A koala update for Magnetic Island
Magnetic Island residents are invited to learn more about the Island’s koala population at a community presentation this Wednesday (7 November).
Researchers from James Cook University (JCU) and the University of Melbourne, with assistance from local Queensland Parks and Wildlife (QPWS) staff, have been working over the past two years to get a better understanding of the Island’s furriest residents.
Associate Professor Andrew Krockenberger from JCU will discuss the team’s findings so far at the RSL hall in Arcadia, from 7.00pm on Wednesday 7 November.
“Koalas were introduced to the Island in the 1930s and are particularly interesting now that koala populations in much of Queensland are experiencing substantial decline,” Associate Professor Krockenberger said.
“We also hope our research will shed some light on how koalas might be affected by climate change. We’ve been working right across the range of koalas, from islands off the coast of Victoria up to Magnetic Island, to try to understand how koalas deal with heatwaves.”
After two years of tracking, tagging, weighing and mapping koalas, the researchers can now answer one of the most commonly asked questions: how many koalas are there on the Island?
“The answer is approximately 825 in natural habitats across the Island, with some more living in suburban areas,” Associate Professor Krockenberger said. “That baseline figure is important for us because we want to investigate what happens to their numbers over time.”
The researchers have found that an average female koala on Magnetic Island covers about two hectares of bushland in her regular travels, while each male ranges over around nine hectares.

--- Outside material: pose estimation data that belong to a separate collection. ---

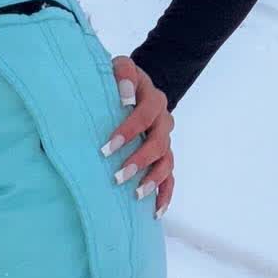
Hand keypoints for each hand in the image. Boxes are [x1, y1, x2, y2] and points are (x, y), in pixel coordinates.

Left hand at [99, 56, 172, 218]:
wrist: (132, 84)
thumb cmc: (116, 78)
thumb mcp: (117, 67)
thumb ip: (121, 74)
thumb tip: (125, 96)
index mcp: (153, 97)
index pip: (144, 115)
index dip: (128, 131)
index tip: (107, 147)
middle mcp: (163, 119)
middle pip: (158, 143)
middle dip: (139, 160)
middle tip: (118, 176)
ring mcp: (165, 138)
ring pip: (166, 162)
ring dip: (153, 179)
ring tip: (136, 194)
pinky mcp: (164, 154)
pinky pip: (170, 176)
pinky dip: (166, 193)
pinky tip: (156, 210)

The mixed-eucalypt woodlands that cover 45 per cent of the Island support 80 per cent of the koala population.
“The koalas overlap in their movement, so over much of the Island there’s an average of one koala for every 3.3 hectares. Compared with some of the densities that koalas achieve on islands off Victoria, the woodland is not densely populated,” Associate Professor Krockenberger said.
“We’re interested in whether they’ve stayed in balance with their habitat, avoiding the boom and bust cycles we’ve seen on other islands.”
North Queensland’s harsh dry season, which might help keep the population in check, could also hold some lessons in managing koalas subject to climate change.
“Although we do see some koalas further north, this population is certainly at the hotter, northern end of their range,” Associate Professor Krockenberger said.
“We are learning a lot about what they eat, how much food and moisture they consume and how much energy they expend, related to how much heat they are exposed to.”
Associate Professor Andrew Krockenberger will give a presentation and answer questions on Wednesday night.
“An important part of the meeting is to keep the community up to date on our findings and to thank them for their help,” he said.
“We could not have done this work without the support and local knowledge of the community, QPWS staff, and the Magnetic Island Community Development Association. The assistance we’ve received has been phenomenal.”